Вопрос застал меня врасплох, однако я не зарыдал от счастья, не бросился потомку акулы на шею, бормоча слова благодарности. Дело в том, что таинственная (как казалось) профессия папы никогда не вызывала у меня энтузиазма, и не потому, что я не видел в ней налет романтизма, или боялся попасть в руки невидимого врага. Просто мне претило, что кто-то будет командовать моей жизнью, направлять меня и поучать даже с самыми добрыми намерениями, как этот очкастый Акул Акулыч.
— Вряд ли я пригоден для таких дел, я очень рассеян, к тому же по ночам мне снятся страшные сны, иногда я просыпаюсь в холодном поту…
— Что же это за сны? — заинтересовался наивный Акулыч и даже от волнения протер очки.
— Чаще всего большой красный гроб с траурными лентами, а в гробу…
— Что, что в гробу? — взволновался Акулыч, словно сам попал туда в моем сне.
— Неудобно даже…
— Да говори, говори, мне можно!
— Баба там лежит голая… — сказал я значительно.
Акулыч затуманился, морда пошла мелкими морщинами и преобразилась в подобие улыбки.
— Эх, молодость, молодость! — молвил он с пониманием, чувствовалось, что девицы в гробу ему никогда не снились, дай бог, привидится тайничок в подъезде или бомжиха Мата Хари с бутылкой. — Ну, иди в бизнес, мы тебе поможем.
Первоначальный капитал не потрясал своими размерами, однако заставил меня покрутиться в том самом дерьме бизнеса, которое тогда не казалось неизбежным. Первое время неплохо получалось на пирамидах (Питер вовремя подсказывал мне, когда следует убирать бабки, дабы не сгореть), но прибыльнее оказались ценные бумаги, на которые я переключился до жуткого дефолта 1998 года.
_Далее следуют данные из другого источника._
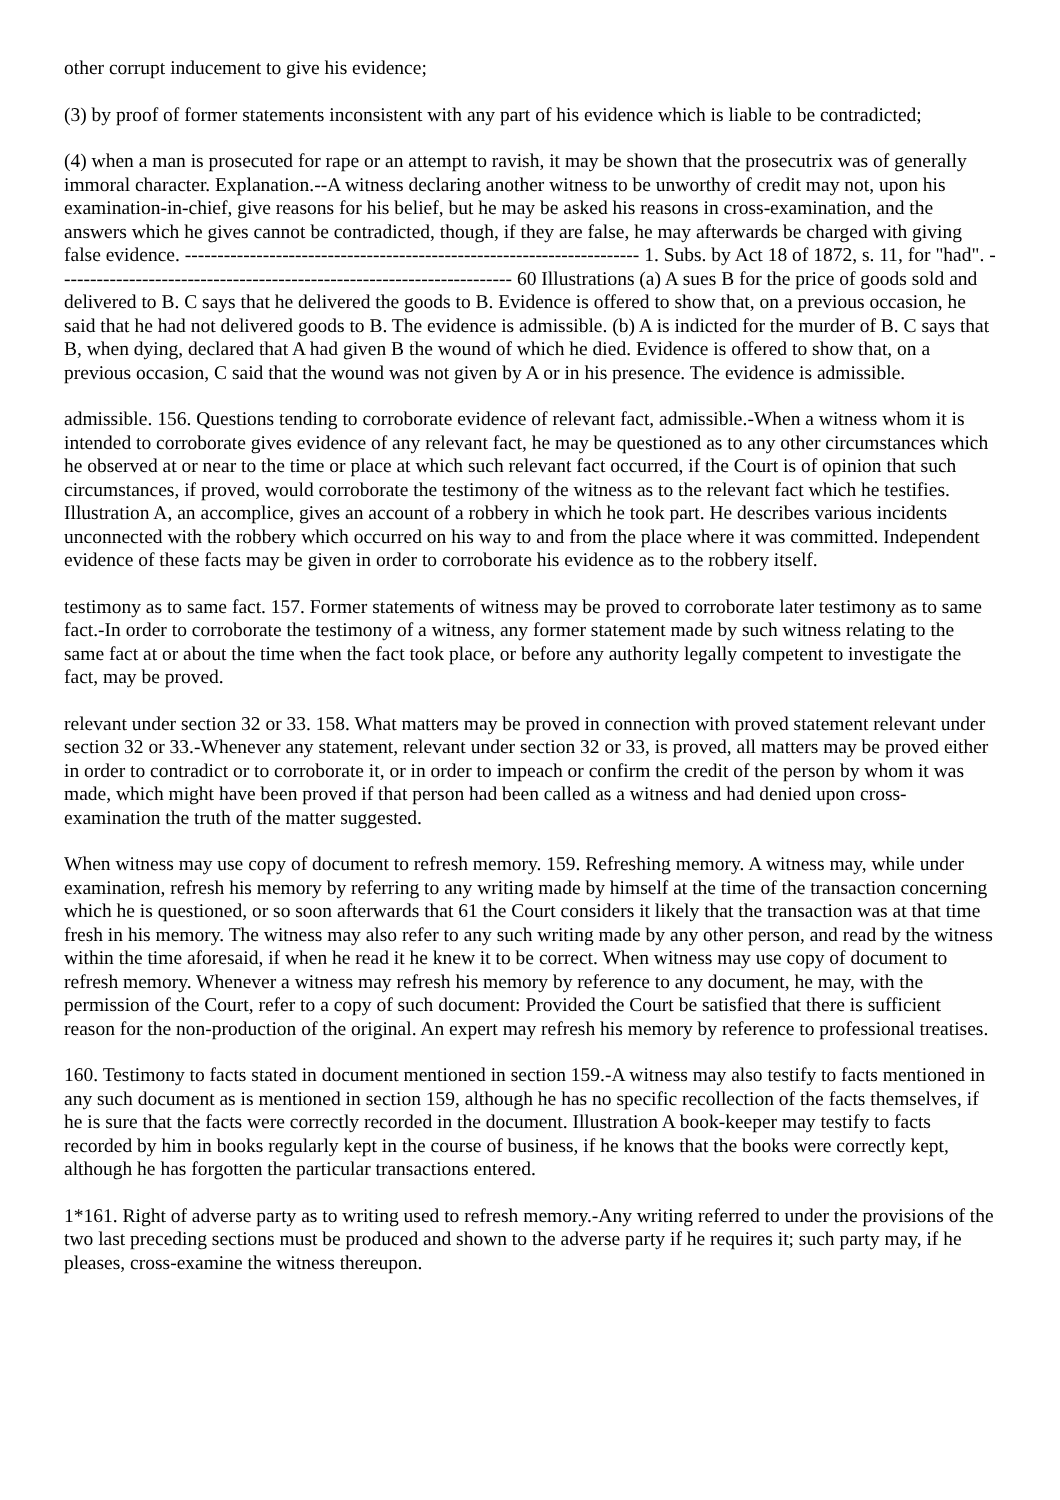other corrupt inducement to give his evidence;
(3) by proof of former statements inconsistent with any part of his evidence which is liable to be contradicted;
(4) when a man is prosecuted for rape or an attempt to ravish, it may be shown that the prosecutrix was of generally immoral character. Explanation.--A witness declaring another witness to be unworthy of credit may not, upon his examination-in-chief, give reasons for his belief, but he may be asked his reasons in cross-examination, and the answers which he gives cannot be contradicted, though, if they are false, he may afterwards be charged with giving false evidence. ---------------------------------------------------------------------- 1. Subs. by Act 18 of 1872, s. 11, for "had". ---------------------------------------------------------------------- 60 Illustrations (a) A sues B for the price of goods sold and delivered to B. C says that he delivered the goods to B. Evidence is offered to show that, on a previous occasion, he said that he had not delivered goods to B. The evidence is admissible. (b) A is indicted for the murder of B. C says that B, when dying, declared that A had given B the wound of which he died. Evidence is offered to show that, on a previous occasion, C said that the wound was not given by A or in his presence. The evidence is admissible.
admissible. 156. Questions tending to corroborate evidence of relevant fact, admissible.-When a witness whom it is intended to corroborate gives evidence of any relevant fact, he may be questioned as to any other circumstances which he observed at or near to the time or place at which such relevant fact occurred, if the Court is of opinion that such circumstances, if proved, would corroborate the testimony of the witness as to the relevant fact which he testifies. Illustration A, an accomplice, gives an account of a robbery in which he took part. He describes various incidents unconnected with the robbery which occurred on his way to and from the place where it was committed. Independent evidence of these facts may be given in order to corroborate his evidence as to the robbery itself.
testimony as to same fact. 157. Former statements of witness may be proved to corroborate later testimony as to same fact.-In order to corroborate the testimony of a witness, any former statement made by such witness relating to the same fact at or about the time when the fact took place, or before any authority legally competent to investigate the fact, may be proved.
relevant under section 32 or 33. 158. What matters may be proved in connection with proved statement relevant under section 32 or 33.-Whenever any statement, relevant under section 32 or 33, is proved, all matters may be proved either in order to contradict or to corroborate it, or in order to impeach or confirm the credit of the person by whom it was made, which might have been proved if that person had been called as a witness and had denied upon cross-examination the truth of the matter suggested.
When witness may use copy of document to refresh memory. 159. Refreshing memory. A witness may, while under examination, refresh his memory by referring to any writing made by himself at the time of the transaction concerning which he is questioned, or so soon afterwards that 61 the Court considers it likely that the transaction was at that time fresh in his memory. The witness may also refer to any such writing made by any other person, and read by the witness within the time aforesaid, if when he read it he knew it to be correct. When witness may use copy of document to refresh memory. Whenever a witness may refresh his memory by reference to any document, he may, with the permission of the Court, refer to a copy of such document: Provided the Court be satisfied that there is sufficient reason for the non-production of the original. An expert may refresh his memory by reference to professional treatises.
160. Testimony to facts stated in document mentioned in section 159.-A witness may also testify to facts mentioned in any such document as is mentioned in section 159, although he has no specific recollection of the facts themselves, if he is sure that the facts were correctly recorded in the document. Illustration A book-keeper may testify to facts recorded by him in books regularly kept in the course of business, if he knows that the books were correctly kept, although he has forgotten the particular transactions entered.
1*161. Right of adverse party as to writing used to refresh memory.-Any writing referred to under the provisions of the two last preceding sections must be produced and shown to the adverse party if he requires it; such party may, if he pleases, cross-examine the witness thereupon.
Уже тогда я понимал, что снимать сливки на финансовых операциях легко и приятно, но хлопотно и нестабильно, а после дефолта все мои подозрения превратились в чудовищную реальность, к тому же я не успел погасить некоторые долги и даже испытал два угрожающих наезда. В результате долгих метаний я купил акции в пивном бизнесе и решил не ходить на сторону за прибылью на разной липе, а стать Фордом пивного дела. До сих пор не понимаю, почему мне выпало заниматься пивом, которое я пил редко и не любил, как и прочее спиртное. Пивной бизнес оказался прибыльным, наше пиво расходилось по всем уголкам необъятной страны, и вскоре по совету Питера я основал в провинции небольшой заводик, который по всем законам прибавочной стоимости (как оказалось, несмотря на всеобщий галдеж, не почившей) прирос новым капиталом. В аналогичной ситуации многие сатанели от радости, покупали огромные коттеджи, упихивая в них антикварную мебель, старинное серебро, бронзовые бюсты Альфонса Доде, веджвудские вазы, чешский хрусталь и козетки, истертые задами разных потаскух. Боже, сколько я видел таких мебельно-антикварных вилл! Владельцы, как правило, не понимали вкуса жизни, мучились от алкоголизма и импотенции, дрожали от мысли, что их сокровища похитят, ставили охранную сигнализацию и сложнейшие замки, не спали ночами, спрятав под подушку «Вальтер» и прислушиваясь к шорохам. Ездили с мощной бритоголовой охраной, но все равно их подстерегали и укокошивали.